For this exercise, copy each line of the records that contains the word "none".

**DATA PROVIDED**
+-------+

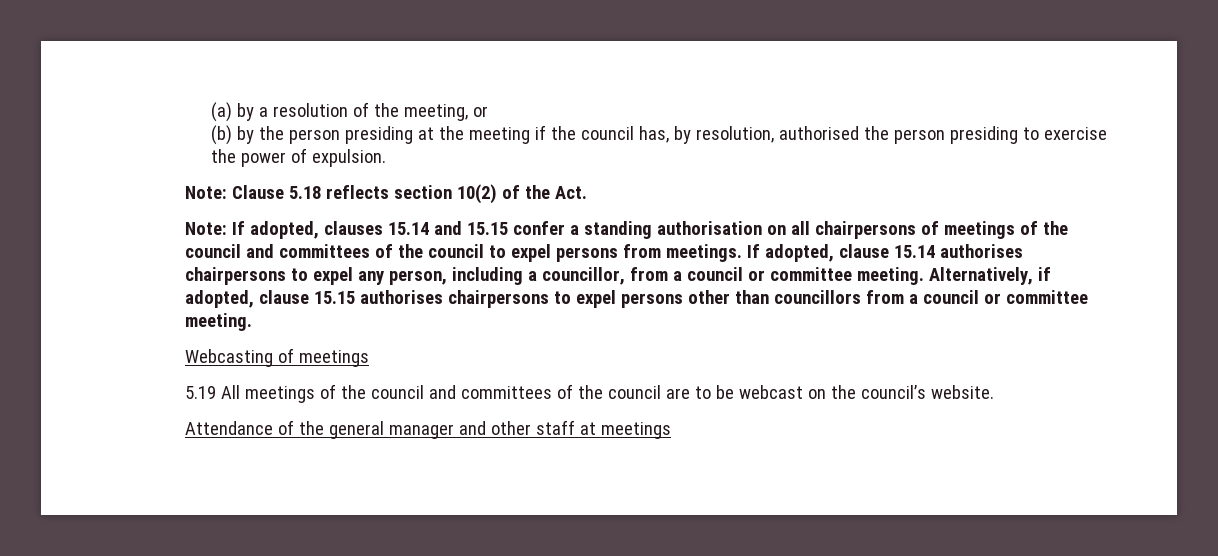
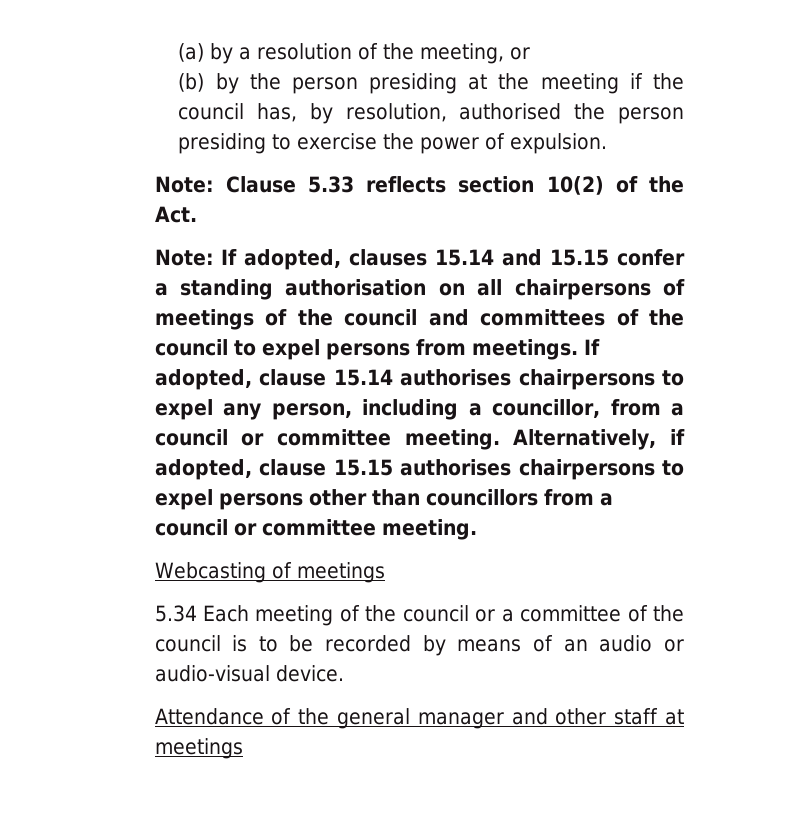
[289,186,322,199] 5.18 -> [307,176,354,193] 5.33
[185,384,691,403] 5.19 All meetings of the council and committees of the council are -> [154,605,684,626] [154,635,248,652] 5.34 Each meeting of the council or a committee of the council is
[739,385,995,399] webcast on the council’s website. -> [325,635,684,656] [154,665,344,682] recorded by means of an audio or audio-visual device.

+-------+

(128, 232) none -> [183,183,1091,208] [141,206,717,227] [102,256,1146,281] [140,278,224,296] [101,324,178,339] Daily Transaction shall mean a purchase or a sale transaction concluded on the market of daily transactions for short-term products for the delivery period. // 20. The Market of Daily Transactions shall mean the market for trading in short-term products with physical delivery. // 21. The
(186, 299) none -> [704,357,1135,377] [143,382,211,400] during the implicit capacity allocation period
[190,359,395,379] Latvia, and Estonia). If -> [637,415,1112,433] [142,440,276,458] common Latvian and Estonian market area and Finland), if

+-------+

**RESULT OF THIS EXERCISE**
(128, 232) none -> [183,183,1091,208] [141,206,717,227] [102,256,1146,281] [140,278,224,296] [101,324,178,339] Daily Transaction shall mean a purchase or a sale transaction concluded on the market of daily transactions for short-term products for the delivery period. // 20. The Market of Daily Transactions shall mean the market for trading in short-term products with physical delivery. // 21. The
(186, 299) none -> [704,357,1135,377] [143,382,211,400] during the implicit capacity allocation period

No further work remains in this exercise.